TARTARAS
D'après les actes paroissiaux 1673-1792

 

IV. L'exode rural déjà ?

Si Lyon est le lieu d'où provient la très grande majorité des enfants en nourrice, c'est aussi le lieu où l'on va tenter sa chance quand la terre familiale ne peut plus nourrir tout le monde, les familles étant assez nombreuses comme nous le verrons dans un autre chapitre. Si le titre "exode rural" est quelque peu anachronique et peut-être exagéré, force nous est de constater que la grande ville attirait déjà, bien avant le XX° siècle où l' expression a trouvé toute sa force.

Ainsi, à travers les parrains et marraines, les actes de baptême de Tartaras nous montre un nombre significatif de parents ou de connaissances qui se sont installés à Lyon dans divers métiers mais surtout liés à la soie, grande "industrie" ou plutôt "fabrique" à l'époque et les liens sont assez proches et vivants pour que l'on fasse appel à eux pour le parrainage. Sur les 1.574 baptêmes contenus dans les actes paroissiaux de Tartaras nous pouvons en effet dénombrer 125 actes où le parrain ou la marraine ou les deux habitent Lyon : Ceci est loin d'être négligeable !

Les tâches exercées par ces gens en ville sont assez variées et reflètent assez bien les métiers de Lyon à cette époque, énumérons-les pour la curiosité des lyonnais :

Il y a d'abord, bien sûr tous les métiers relatifs au travail de la soie.
Nous trouvons 8 marchands "fabriquants" et 1 compagnon,
8 marchands de drap de soie et 1 marchand de soie,
17 ouvriers en soie ou en drap de soie et 1 apprenti,
2 dévideuses (1),
1 ourdisseuse (2),
2 marchands satinaires et 2 compagnons,
12 marchands ou maîtres passementiers,
7 marchands guimpiers (3),
4 maîtres teinturiers,
1 fabricant en bas de soie,
1 raccommodeuse de bas de soie.

Toujours dans le textile, nous trouvons encore
1 marchand drapier,
2 toiliers,
1 tondeur de drap,
1 tailleuse.

Dans le monde des marchands nous trouvons
1 marchand de vin,
1 chapelier,
1 chandelier,
1 pelletier,
1 poêlier,
1 marchand de dorure en métaux et
12 marchands indéterminés.

Puis nous rencontrons les différents maîtres :
3 cordonniers,
3 tonneliers,
3 charpentiers,
2 fondeurs,
1 tanneur,
1 "masson",
1 tourneur,
1 imprimeur,
1 chirurgien,
3 boulangers.

Il y a aussi 1 maréchal et 1 cocher,
1 jardinier et 1 fille "en service".

Parmi tous ces nouveaux lyonnais, il y a 18 "bourgeois de Lyon".

Sont enfin mentionnés 3 prêtres

et dans le monde de la justice
1 procureur des cours de Lyon,
1 huissier,
2 avocats et un praticien.

Nous pouvons donc affirmer qu'il y avait, au-delà des paroisses de la vallée du Gier, en gros entre St Chamond et Givors, un lien assez fort entre Tartaras et Lyon.

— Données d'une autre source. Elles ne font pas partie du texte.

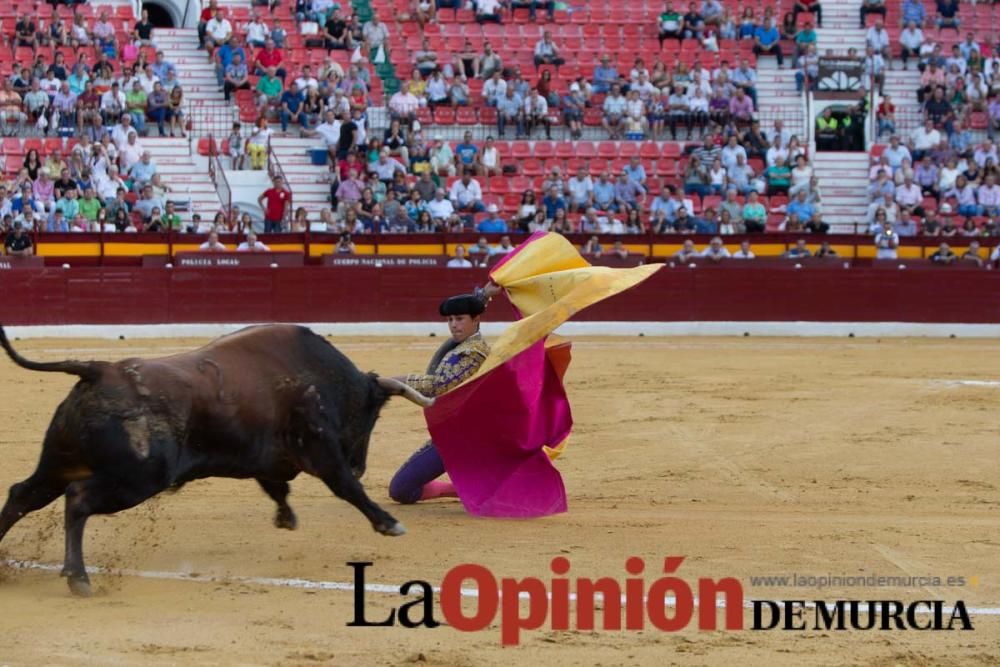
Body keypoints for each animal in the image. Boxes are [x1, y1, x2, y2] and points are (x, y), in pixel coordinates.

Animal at [0, 326, 434, 596]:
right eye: (373, 415)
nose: (361, 464)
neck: (325, 377)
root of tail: (98, 369)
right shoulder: (321, 447)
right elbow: (346, 487)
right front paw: (388, 523)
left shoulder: (267, 455)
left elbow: (278, 487)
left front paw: (285, 517)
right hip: (137, 478)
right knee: (77, 500)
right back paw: (78, 578)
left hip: (58, 464)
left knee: (23, 494)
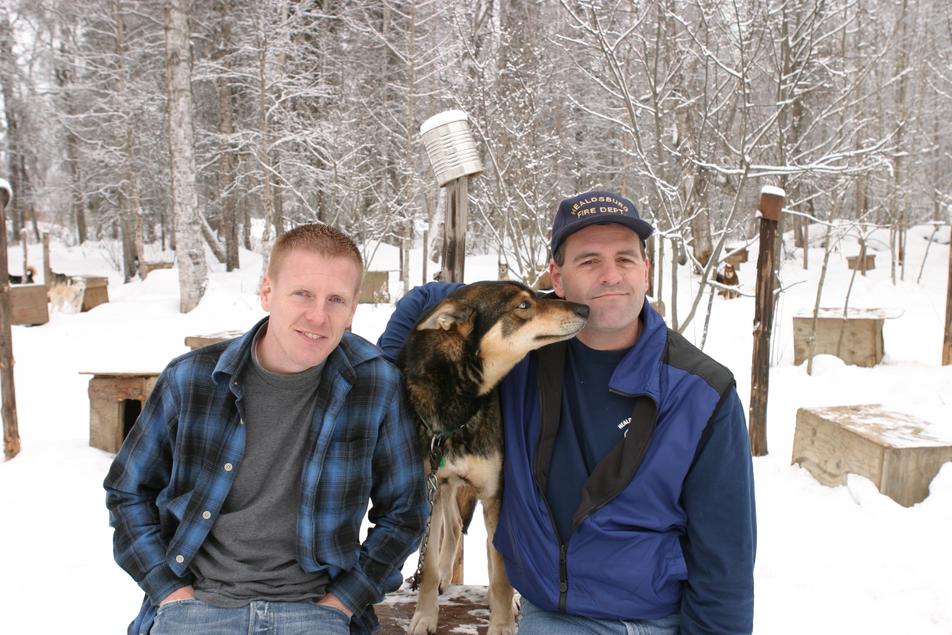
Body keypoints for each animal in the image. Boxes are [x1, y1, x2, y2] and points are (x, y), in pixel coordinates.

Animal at [397, 281, 588, 635]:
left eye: (534, 295)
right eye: (523, 305)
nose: (585, 308)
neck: (461, 405)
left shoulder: (495, 494)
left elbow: (500, 573)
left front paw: (502, 623)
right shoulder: (431, 490)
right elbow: (427, 568)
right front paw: (425, 616)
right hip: (446, 490)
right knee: (454, 526)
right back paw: (445, 576)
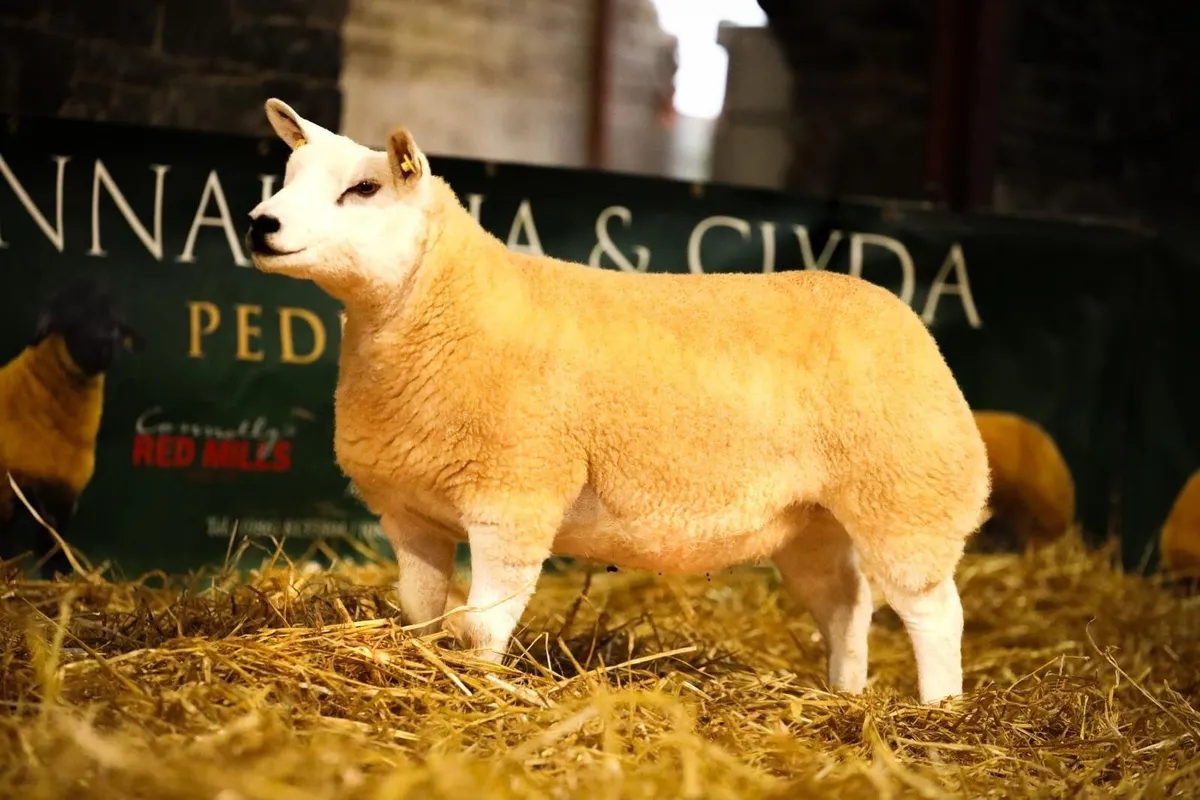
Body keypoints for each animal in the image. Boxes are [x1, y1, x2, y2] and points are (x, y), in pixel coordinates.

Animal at [0, 278, 141, 578]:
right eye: (69, 318)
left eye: (114, 321)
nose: (104, 342)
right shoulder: (11, 493)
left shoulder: (63, 500)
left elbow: (55, 555)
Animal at [245, 98, 991, 706]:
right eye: (288, 174)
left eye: (365, 188)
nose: (260, 224)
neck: (449, 307)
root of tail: (902, 312)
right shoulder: (410, 511)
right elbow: (422, 608)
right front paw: (423, 660)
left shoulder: (513, 497)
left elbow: (481, 623)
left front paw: (479, 686)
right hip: (815, 518)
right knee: (847, 605)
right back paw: (844, 692)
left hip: (907, 496)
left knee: (935, 614)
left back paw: (939, 711)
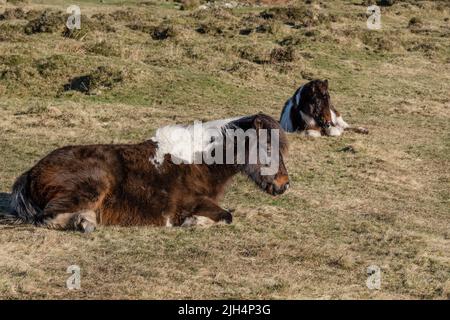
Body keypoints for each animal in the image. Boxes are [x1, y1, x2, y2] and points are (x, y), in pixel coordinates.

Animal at [3, 114, 290, 232]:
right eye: (267, 146)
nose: (284, 185)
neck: (198, 161)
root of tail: (31, 172)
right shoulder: (192, 203)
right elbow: (226, 216)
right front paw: (193, 222)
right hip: (93, 186)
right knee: (46, 217)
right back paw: (83, 223)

Cette attirance de la ville ne s'exerçait pas simplement sur ce que l'on appellera plus tard "les classes laborieuses" mais aussi sur les plus fortunés qui, tant pour la croissance de leurs affaires que pour des motifs d'exemption fiscale, demandaient à devenir bourgeois de Lyon. Après une difficile conquête sur le pouvoir de l'évêque au Moyen Age, ce sont les bourgeois qui au XVII° et XVIII° forment la classe dominante de Lyon, ville laborieuse…

Ce lien avec Lyon allait aussi de soi pour les gens de loi puisqu'ils exerçaient leur office sur une juridiction, Châteauneuf et Dargoire, qui dépendait du Comté de Lyon, à savoir du chapitre des chanoines de la cathédrale St Jean.

NOTES :

(1) Ouvrière qui dévidait le fil de soie pour le mettre en écheveau.

(2) Ouvrière qui préparait la chaîne sur les métiers.

(3) Marchand-fabricant de fil d'or et d'ouvrages en fil d'or et de soie. Voir "Guimpier" (M-R 3/2006) et "Métier : Tireur d'or" (M-R 3/2006).